1. Why isn't there a search function in the forum? Under Project Guidance there are over 3300 pages of titles.
  2. I loaded Blink and the line 'pinMode(LED_BUILTIN, OUTPUT);' had no predecessor such as 'int LED_BUILTIN=13'. Where was the Upload function told to load a header file? Why can't I see the header file? Okay, maybe I'm misusing the term 'header file', but I'm sure you get the idea. Basically, where/how was pin 13 associated with LED_BUILTIN?
  3. Where can I get a manual or similar on the IDE?


  1. Why isn't there a search function in the forum?

You mean like the one up there on the right?

There is a search capability. The thing like a magnifying glass at the top of the page.

All of the source code for Arduino programs is available within the Arduino IDE - though it can be a bit difficult to find things.

The Resources link at the top of the page is the "manual"


2. I loaded Blink and the line 'pinMode(LED_BUILTIN, OUTPUT);' had no predecessor such as 'int LED_BUILTIN=13'. Where was the Upload function told to load a header file?

The Arduino IDE automatically adds the following line to the primary .ino file in every sketch:

#include <Arduino.h>

That was done with the intention to make the Arduino IDE more beginner friendly by making the Arduino core library's functions automatically available to every sketch.

Why can't I see the header file?

The first thing you need to understand is that each architecture has its own core library due to the low level code behind the Arduino core library functions being architecture-specific. This means that the location of the header file can depend on which board you have selected from the Tools > Board menu. An Uno has a different core library than a Zero because they are different architectures (AVR vs SAMD). The Uno and Mega use the same core library because they're both AVR architecture.

You can find the location of the core library for the board you're using by turning on File > Preferences > Show verbose output during: compilation and then examining the contents of the black console window at the bottom of the Arduino IDE window after a compilation. Note that these files are often stored under a system folder that your OS may hide by default. There a trick that makes it a bit easier and quicker to find it:

  • File > Examples > SPI > BarometricPressureSensor
  • Sketch > Show Sketch Folder
  • Move up folder levels until you reach the one that contains boards.txt

You will now find Arduino.h and the rest of the core library under the cores folder. You can open them with any text editor.

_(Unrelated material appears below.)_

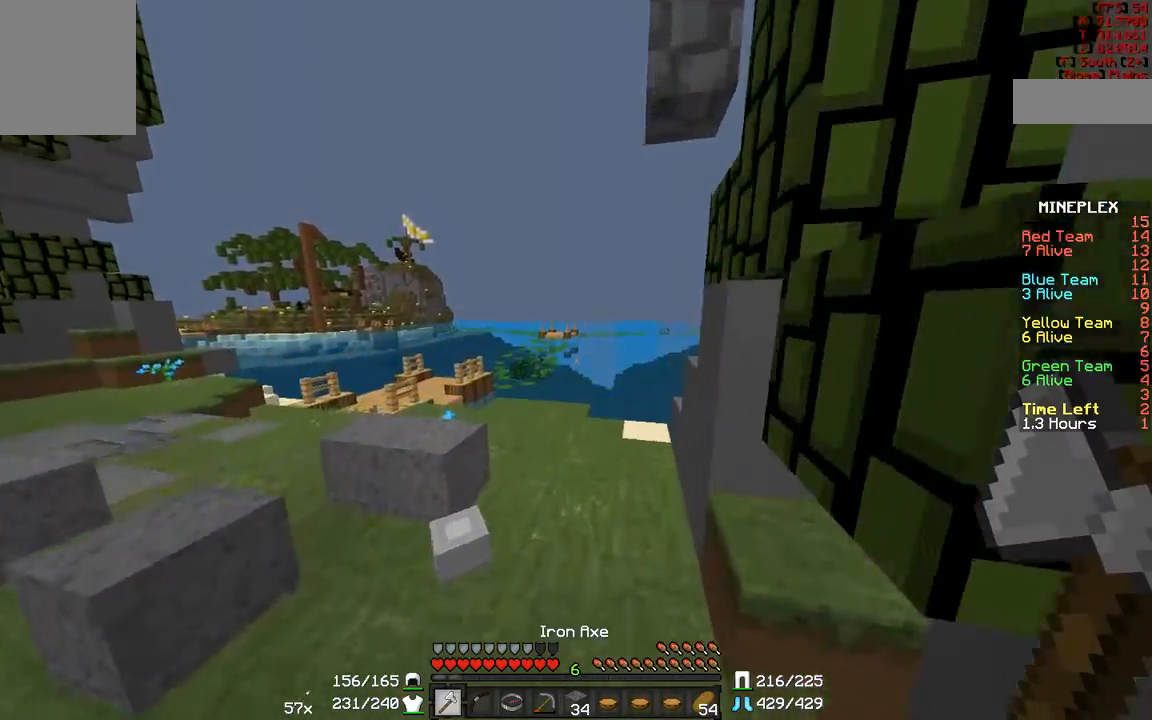
{"keys": ["a", "w"], "mouse": [], "events": [[300, "a", "down"]]}
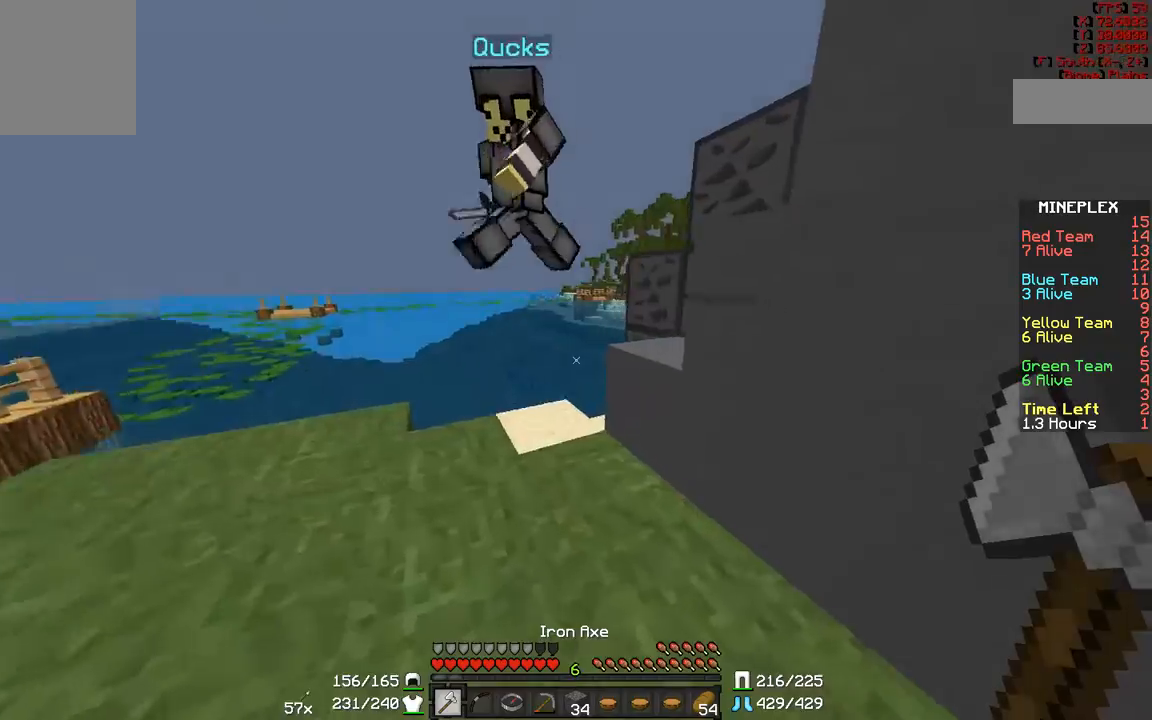
{"keys": ["a", "w"], "mouse": [], "events": [[67, "a", "up"], [450, "a", "down"]]}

Basically, where/how was pin 13 associated with LED_BUILTIN?

As an example, say you have Tools > Board > Arduino/Genuino Uno selected. This board is part of the Arduino AVR Boards hardware package. If you open the Arduino.h file from that core you will see this line:

#include "pins_arduino.h"

Each board within a hardware package may have a different number of pins or mapping of the chip pins to Arduino pin numbers. For this reason, the Arduino IDE uses a "variants" system. Each board has a definition in the boards.txt file. One of the properties of that definition is build.variant. For Arduino/Genuino Uno it looks like this:

This is used in the compilation recipe to customize the include path for that board. If you check the verbose compilation output you might see flags like this in the compilation command lines:


The "standard" part of that path is determined by the build.variant property in boards.txt. So this adds the standard variant's folder to the include path. If you check in that variant folder, you'll find a file named pins_arduino.h, which contains the pin mappings for the Uno. One of the lines in that file:

#define LED_BUILTIN 13

By using LED_BUILTIN, the code will automatically adapt no matter which board you're using, as long as the board that has an onboard LED and a definition of the LED_BUILTIN macro in its variant file. For example, if you were compiling for the MKR1000, it would still work even though the LED is on pin 6 instead of 13:

#define PIN_LED     (6u)

Making things simple for a beginner results in some complexity under the hood.


Stop multiple posting !
Do not post into sections that are for other purposes completely different to your problem.
Your post in "project HUB" deleted !

It's the second time @edjburke did that. It's extremely annoying to see them, not only cross post, but also say in that cross post:

No answers were given for questions 2 and 3.

after I provided an extremely detailed answer to question 2 and the other questions were answered sufficiently.

Given benefit of doubt as a newbie rather than a stick.
But OP had better catch up on forum rules as the stick could well be next.